━━━━━ Kutipan Tersedia ━━━━━

PENGASUHAN anak di masa pandemi Covid-19 menjelma menjadi sebuah pengalaman baru bagi orangtua di seluruh dunia. Dengan segala aktivitas seluruh keluarga berlangsung di dalam rumah, orangtua—terutama ibu—memiliki tugas 'manajerial' yang berlipat ganda.
Bagaimana agar orangtua mampu menciptakan kehidupan yang baik dan membahagiakan untuk anak di tengah kondisi pandemi yang tidak menentu ini?
Sedangkan secara pribadi, orangtua sebagai individu pun masih berupaya keras memperkuat diri sendiri untuk terus beradaptasi dengan segala keterbatasan yang dihadap selama pandemi.

━━━━━

* Soal dan Tugas
A - Dalam teks tentang pengasuhan anak di masa pandemi, siapa yang disebut memiliki tugas 'manajerial' yang berlipat ganda?
B - Tuliskan kelanjutan teks tentang pengasuhan anak di masa pandemi, dimulai setelah kalimat terakhirnya.
Baris-baris data di bawah ini diambil dari sumber yang berbeda.

━━━━━ Cuplikan Data ━━━━━

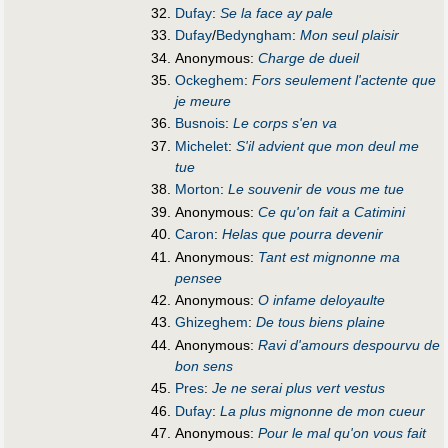
Dufay
:
Se la face ay pale
Dufay
/
Bedyngham
:
Mon seul plaisir
Anonymous:
Charge de dueil
Ockeghem
:
Fors seulement l'actente que
je meure
Busnois
:
Le corps s'en va
Michelet
:
S'il advient que mon deul me
tue
Morton
:
Le souvenir de vous me tue
Anonymous:
Ce qu'on fait a Catimini
Caron
:
Helas que pourra devenir
Anonymous:
Tant est mignonne ma
pensee
Anonymous:
O infame deloyaulte
Ghizeghem
:
De tous biens plaine
Anonymous:
Ravi d'amours despourvu de
bon sens
Pres
:
Je ne serai plus vert vestus
Dufay
:
La plus mignonne de mon cueur
Anonymous:
Pour le mal qu'on vous fait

━━━━━

* Jawaban Tiap Butir
A - Orangtua, terutama ibu.

B -
"Pengasuhan anak sejatinya berawal dari kesiapan orangtua. Membesarkan anak perlu peran orangtua yang siap secara mental dan emosi. Orangtua harus memahami pengertian perannya sebagai orangtua dan kesiapannya menjadi orangtua," ujar Pramitha Intan Widayanti, M.Psi., Psikolog dalam webinar bertema "Membesarkan Anak Tumbuh Bahagia di Masa Pandemi" yang digelar Sabtu (13/02/2021).
Founder Layanan Konsultasi Psikologi @pramitha_id ini menegaskan bahwa pengertian orangtua bukan semata memiliki kedudukan sebagai "ayah" dan "ibu" tapi lebih kepada guru dan contoh utama bagi anak-anak.
Ditambah lagi, orangtua merupakan sosok yang menginterpretasikan dunia kepada anak. Orangtualah yang memberikan penjelasan tentang hakikat dan makna kehidupan.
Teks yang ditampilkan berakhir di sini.